Ew! Yucky! (Looking at dirty water)
We can throw the dirty water outside and get clean water. I like the water in my bathtub.
What do we use water for? For drinking. A pond. Plants. Also for flowers. Washing hands. For the pool.
Make cupcakes and brownies to sell so we can use the money to buy new water to wash their food and take a bath.
I’m making something for the bake sale. (Scribbling with markers)
I ate a cupcake. Mine was 18 dollars.
From our 3yr old classes:
They need new pipes, just the right size; they can pay it. Maybe they can call the plumber.
They can call 911.
If you drink dirty water, you get sick. You need clean water, so you don’t die.
We need to give them money to buy water. We can send them money in an airplane! And they can use the money to buy food and clean water. And they can take medicine and get better. We can buy them medicine.
You need water to grow up and be so tall.

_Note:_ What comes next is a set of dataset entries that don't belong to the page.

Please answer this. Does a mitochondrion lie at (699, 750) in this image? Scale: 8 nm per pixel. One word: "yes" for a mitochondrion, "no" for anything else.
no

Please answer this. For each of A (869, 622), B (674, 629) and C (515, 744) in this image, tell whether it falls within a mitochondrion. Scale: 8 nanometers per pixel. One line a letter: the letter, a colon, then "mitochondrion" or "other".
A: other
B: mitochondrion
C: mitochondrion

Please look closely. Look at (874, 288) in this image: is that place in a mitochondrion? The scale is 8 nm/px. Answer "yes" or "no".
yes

If I had brown water at my house I would go to my cousin Sophie’s house and take a bath there.
If every, every, every part of my house had that water, I would go to another city. If the whole wide world had that water, they would go to another world.
We can go to Flint, maybe the whole entire class, and the mommies and the daddies, and we can go to Flint with the teachers too. And we could put clean water there.

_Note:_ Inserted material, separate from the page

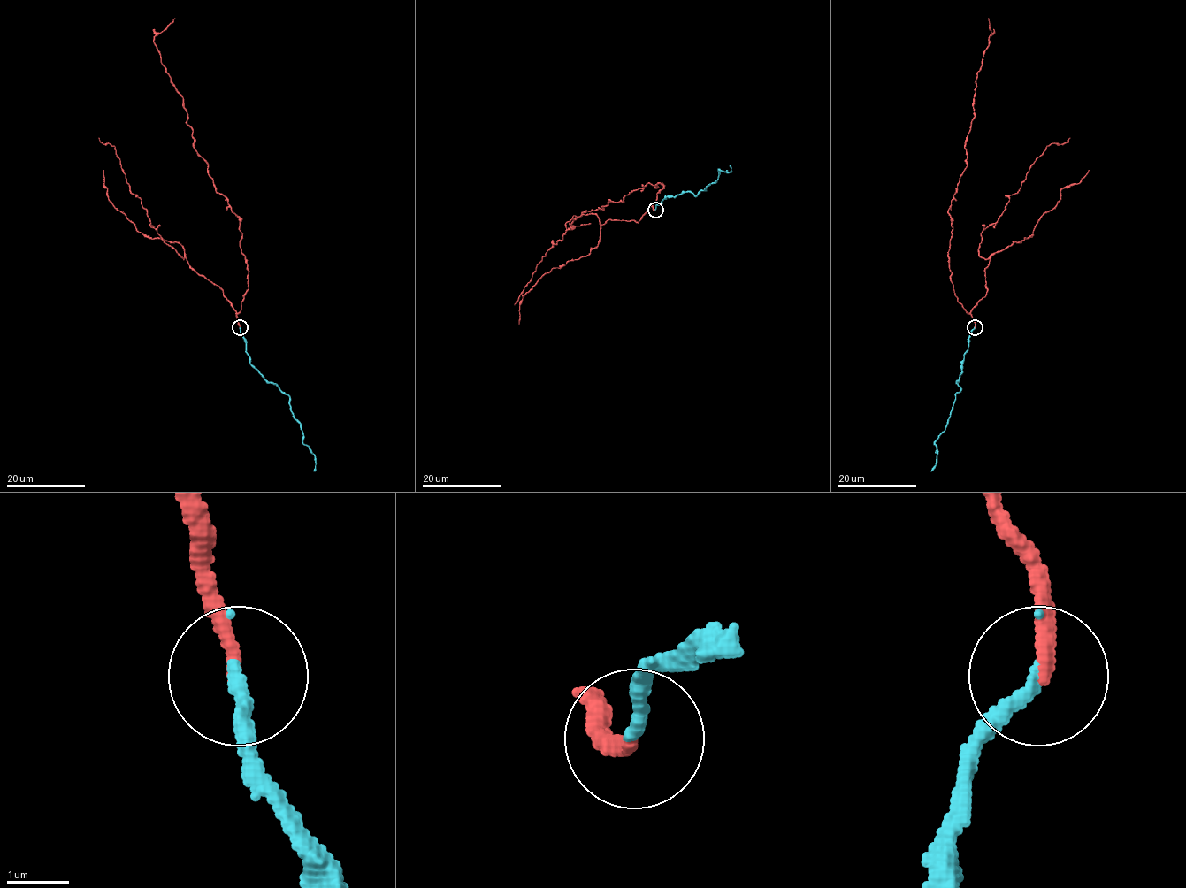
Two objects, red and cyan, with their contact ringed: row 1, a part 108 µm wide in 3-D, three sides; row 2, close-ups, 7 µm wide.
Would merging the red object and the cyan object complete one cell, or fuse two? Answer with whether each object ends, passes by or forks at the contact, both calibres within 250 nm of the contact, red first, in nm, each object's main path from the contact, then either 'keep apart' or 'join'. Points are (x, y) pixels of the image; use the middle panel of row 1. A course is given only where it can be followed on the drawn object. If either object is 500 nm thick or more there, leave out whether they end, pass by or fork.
red ends | cyan ends | 240/240 nm | red via (655, 210), (663, 185), (649, 183), (569, 224), (591, 223) | cyan via (655, 210), (666, 197), (684, 192), (696, 196), (705, 191), (715, 182), (718, 170), (730, 172), (729, 165) | join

You could carry a whole sink over there.
We can bring hundreds and hundreds and hundreds of bottles of water and bring them to all the people.
I took all the money and I gave all the people treats. So the people don’t have dirty water now; they have clean water.
From our 4yr old classes:
We are selling the bars and then giving the money to the people in Michigan.

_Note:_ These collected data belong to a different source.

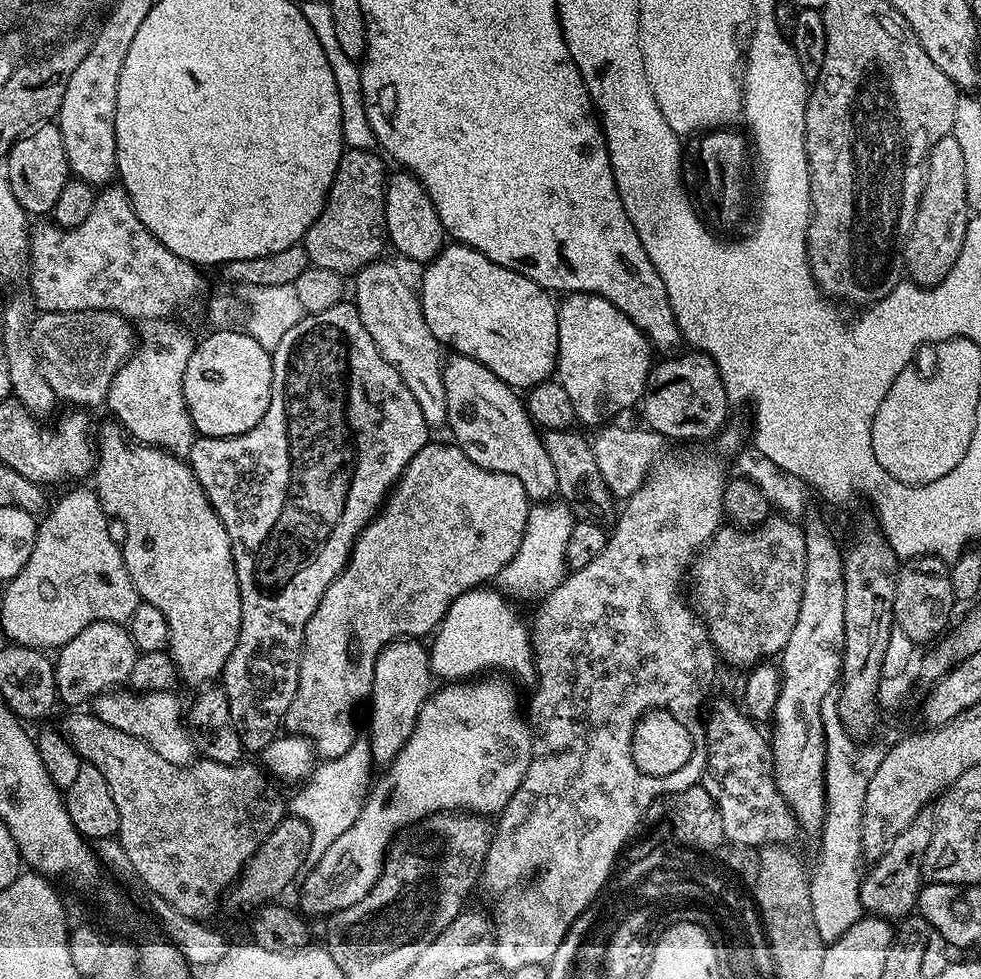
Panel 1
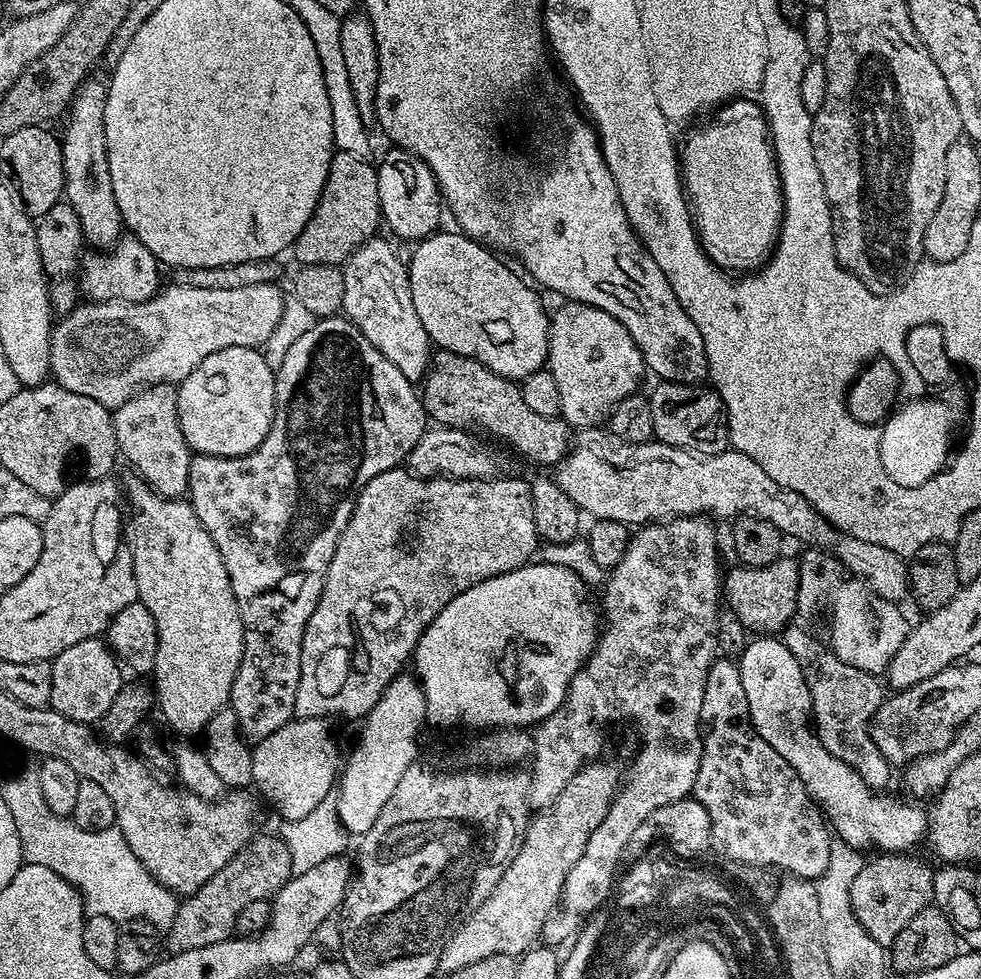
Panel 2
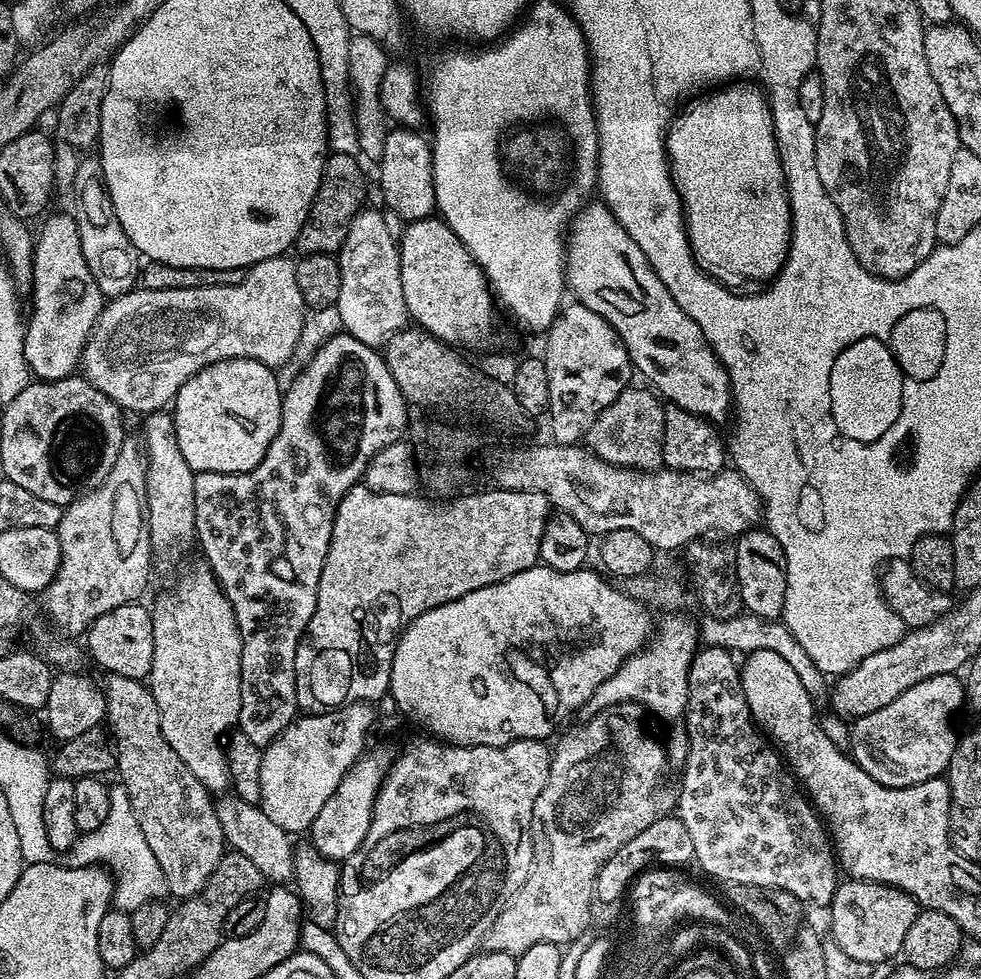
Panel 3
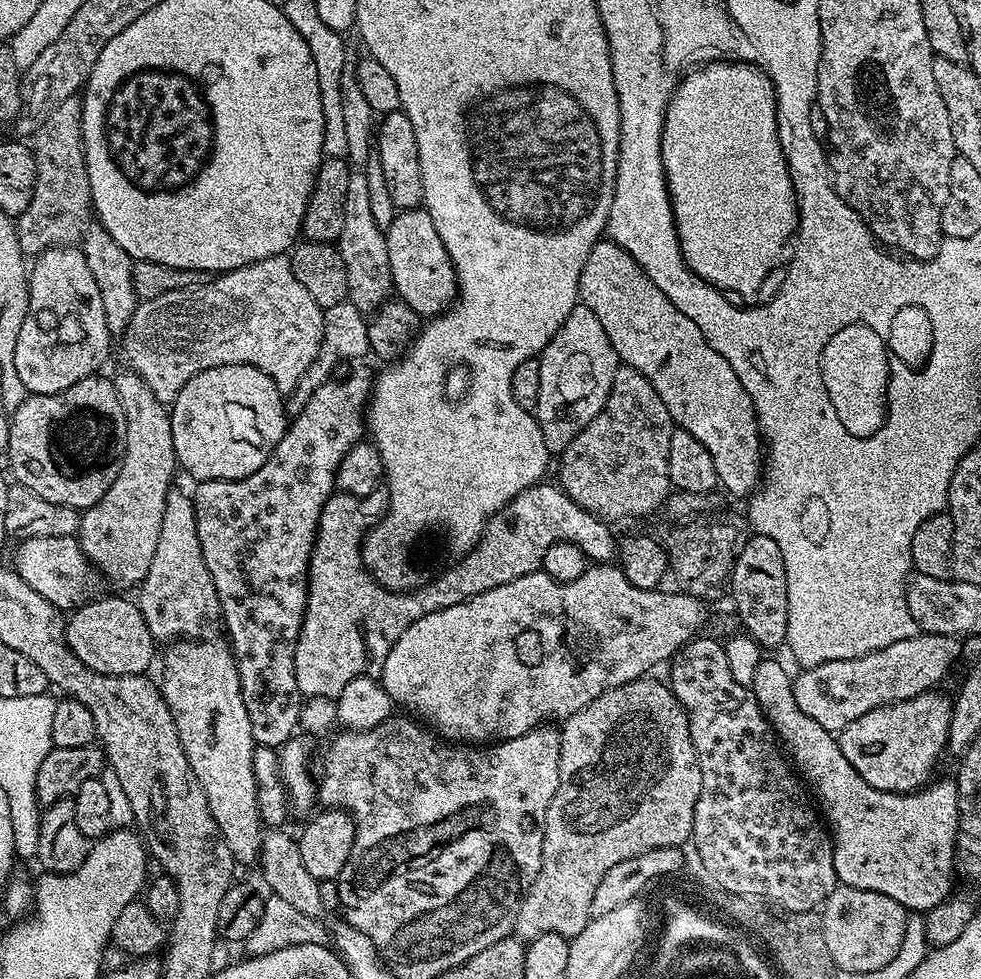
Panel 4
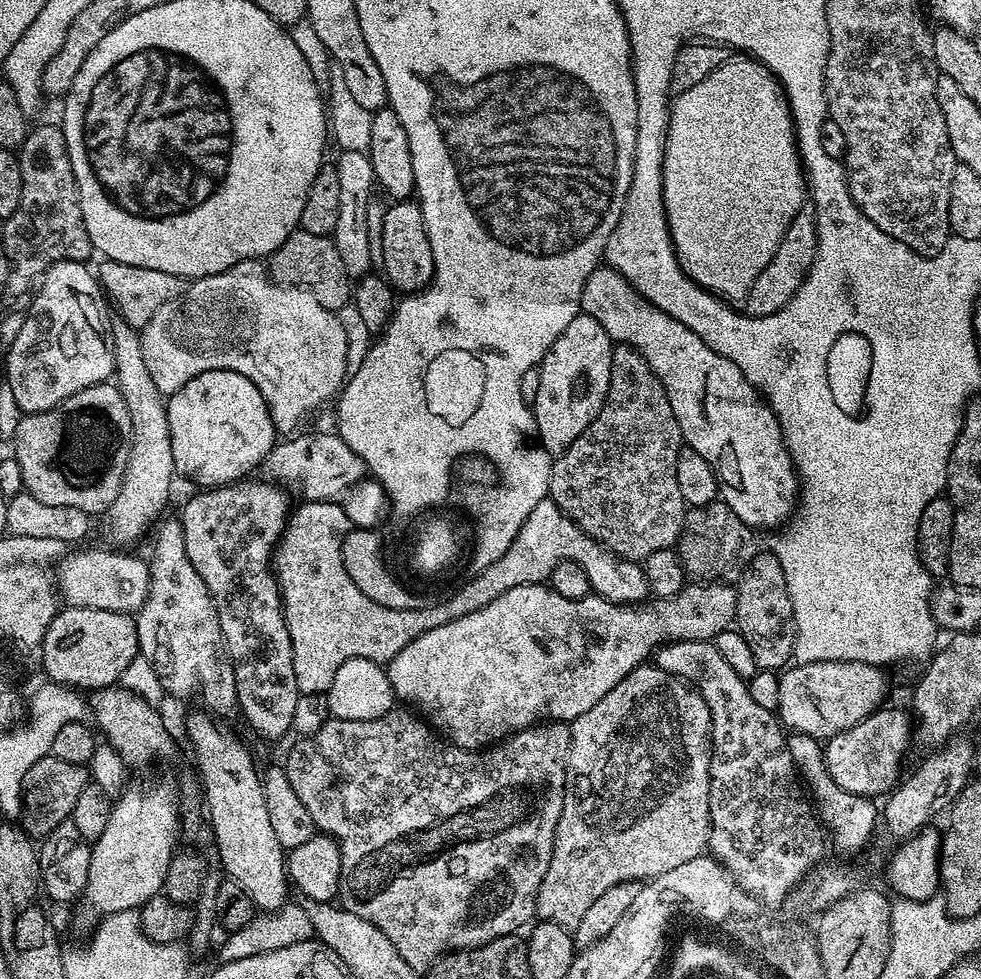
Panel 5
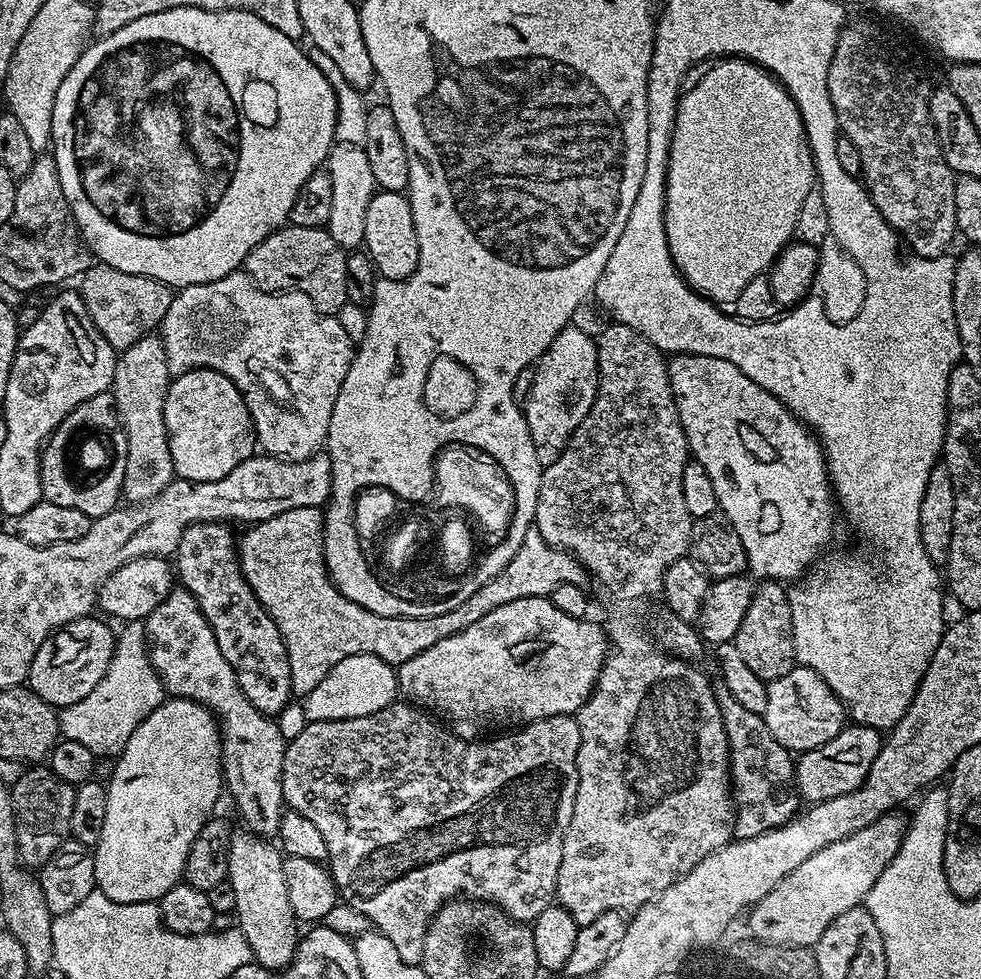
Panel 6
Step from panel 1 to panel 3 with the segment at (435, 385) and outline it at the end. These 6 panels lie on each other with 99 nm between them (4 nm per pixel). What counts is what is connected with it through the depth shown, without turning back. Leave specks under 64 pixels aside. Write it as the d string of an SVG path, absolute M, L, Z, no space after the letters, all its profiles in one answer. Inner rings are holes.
M371 206L365 207L348 227L346 242L338 253L342 290L338 290L335 304L344 323L343 331L377 350L383 349L388 339L404 329L410 320L406 298L402 294L398 240L394 232L392 236L384 221L385 213L381 212L375 212Z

If we didn’t have water, I would feel thirsty. Other people in the world don’t have water and we have water. That makes us lucky.
If we didn’t have water we would have lots of cavities because water is made of toothpaste.
If you don’t drink water in a whole day you will be sick and you can’t come to school.
Maybe we can take a trip to Michigan and bring the clean water with us and then pour it into their water to give them clean water. Or we can just send them the money.
We can get a lot, a lot, a lot of clean water and then get a big airplane and bring it to there.
Maybe we could get a jet pack and push the clouds down and make it rain.
On a rainy day go outside with lots of cups and the next day take all the water cups that we filled the day before and take them to Michigan.
They could just come to NYC and bring lots of plastic bottles and fill them up with water and bring them to restaurants then they would have lots of water.
I hope that doesn’t happen for NYC because that would be terrible. What if I was so sick and I couldn’t get water then I would throw up.
Maybe me and my mom and dad could go there and buy lots of clean water and put it in their sinks.
When you turn the water on in my house it is clear.
Maybe it’s getting polluted. That means that something is changing colors. Maybe that is toilet water. Maybe someone put something yellow in the water and that’s why it comes out that color.
A quote from President Obama’s January 2013 inaugural address hanging on my office wall mirrors the teachings of Pirke Avot: “You and I, as citizens, have the power to set this country's course. You and I, as citizens, have the obligation to shape the debates of our time -- not only with the votes we cast, but with the voices we lift in defense of our most ancient values and enduring ideals.” That includes the voices of our youngest citizens. Our children are not only learning about values, they are defending them. Join your children in standing up for the people of Flint, and for people everywhere who are treated unfairly. Show your children you stand with them; listen to their voices; help them begin the work.